About 2 months ago I noticed that then when I have the ac on, my 2013 Cruze is sluggish. When I accelerate from a stop light, it seem like I have no power at all. Almost like it is low gear, but after a couple of seconds it accelerates back to "normal". Going up hills is nearly impossible, and in town driving is crazy unless I get all green lights. I thought it had to do with my transmission, so I had a flush about a month ago, and the issue still continues. I am taking it to a different mechanic - other then the dealership - and hopefully I'll get some honest answers. The my mechanic did say it may have to go to the dealership for a fix. I hope not.


----------



## au201 (May 18, 2013)

Liz said:


> About 2 months ago I noticed that then when I have the ac on, my 2013 Cruze is sluggish. When I accelerate from a stop light, it seem like I have no power at all. Almost like it is low gear, but after a couple of seconds it accelerates back to "normal". Going up hills is nearly impossible, and in town driving is crazy unless I get all green lights. I thought it had to do with my transmission, so I had a flush about a month ago, and the issue still continues. I am taking it to a different mechanic - other then the dealership - and hopefully I'll get some honest answers. The my mechanic did say it may have to go to the dealership for a fix. I hope not.


Is this different than when you've used the A/C before? The cruze's engine is very small and the A/C takes a lot of its power away. It will always be sluggish off the line until the turbo spins up. One thing you can do to quickly help this is use 91 or 93 octane gasoline (premium) if you don't already. The 1.4 turbo is made to run on 91. Regular gas is only made possible by amazing computer magic that neuters the engines power.
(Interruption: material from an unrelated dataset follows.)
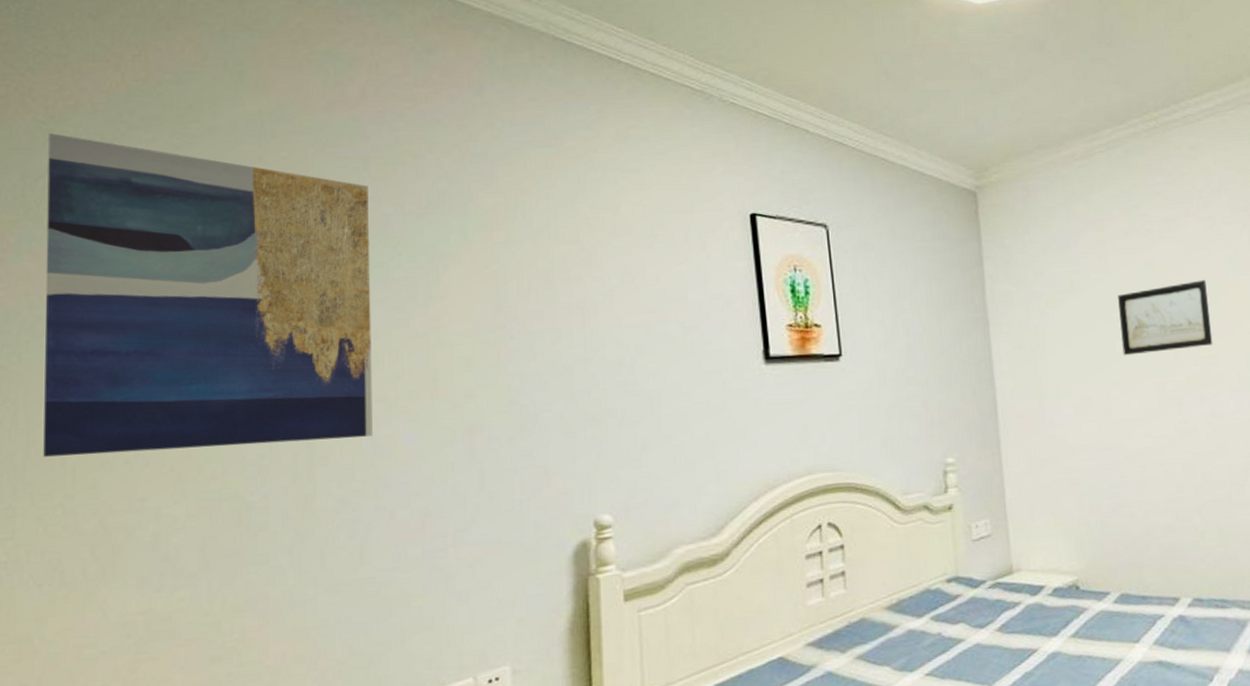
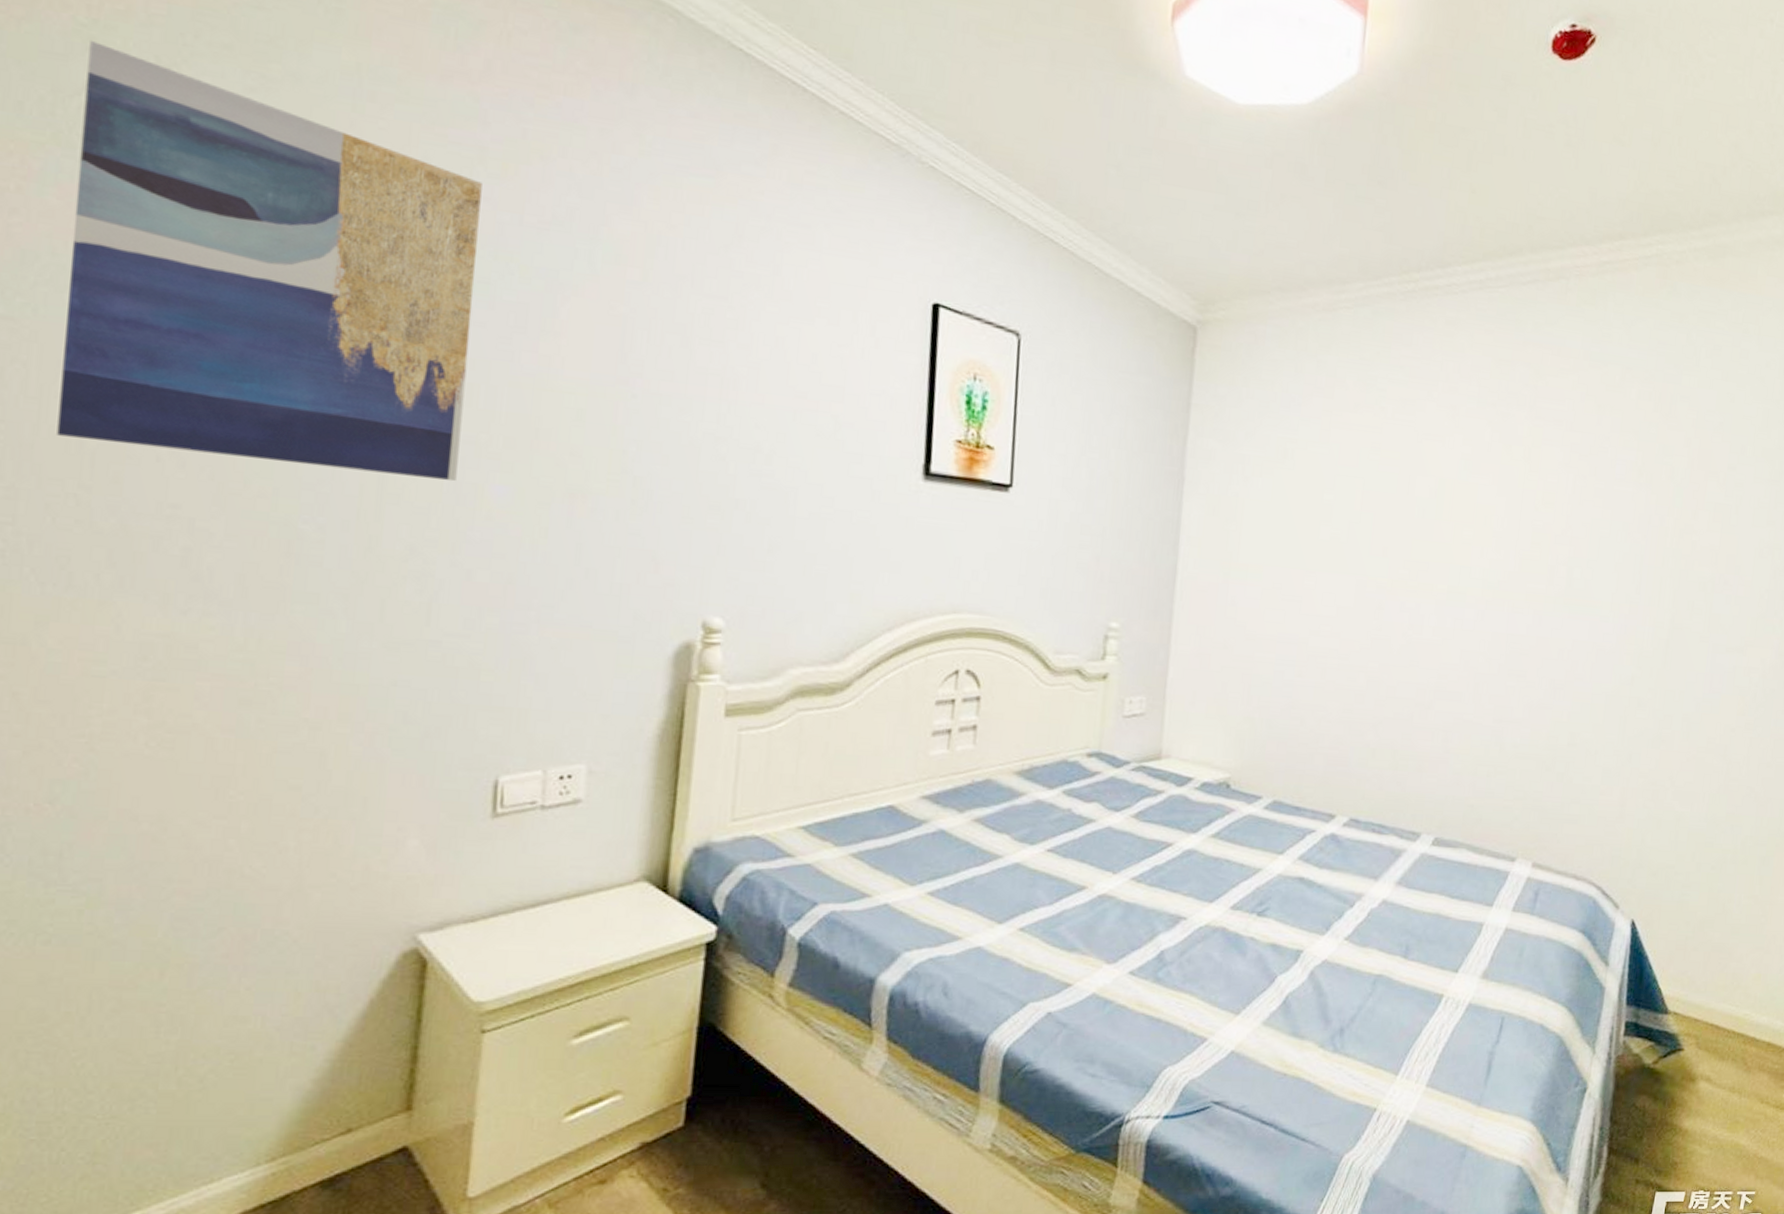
wall art: present [1118,280,1213,356] -> none [1327,474,1434,550]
You'll also notice better mpg with premium. 


Sent from AutoGuide.com Free App


----------



## Etec225 (Apr 6, 2015)

Try that then try switching to different spark plugs http://www.cruzetalk.com/forum/34-1-4l-turbo/21850-hesitation-gone.html. you can do it yourself it takes 10 min and costs $10. It helped my cruze run smoother at low rpm with the AC on.


----------



## cruzeman48 (Aug 18, 2013)

Try recapping your spark plugs. I did mine at .033 and its amazing


----------



## Patman (May 7, 2011)

Also another thing you may look at is the type of gas you are using. We have an entire thread to "does my car require premium". The long and short of it no. But it does help with acceleration and power. Also look at the plugs as others have suggested. There is another thread about this:http://www.cruzetalk.com/forum/27-fuel-economy/81489-93-octane-debate-continues.html try a tank or 2 of 93 or at least 89 and you will notice a difference.


----------



## spacedout (Dec 7, 2010)

Running premium gas in the summertime does help.


----------



## Merc6 (Jun 8, 2013)

Where do you live (state not street address). 

I'm going with spark plus and gas as stated above if you haven't had the ecu reflash from the dealership already.


----------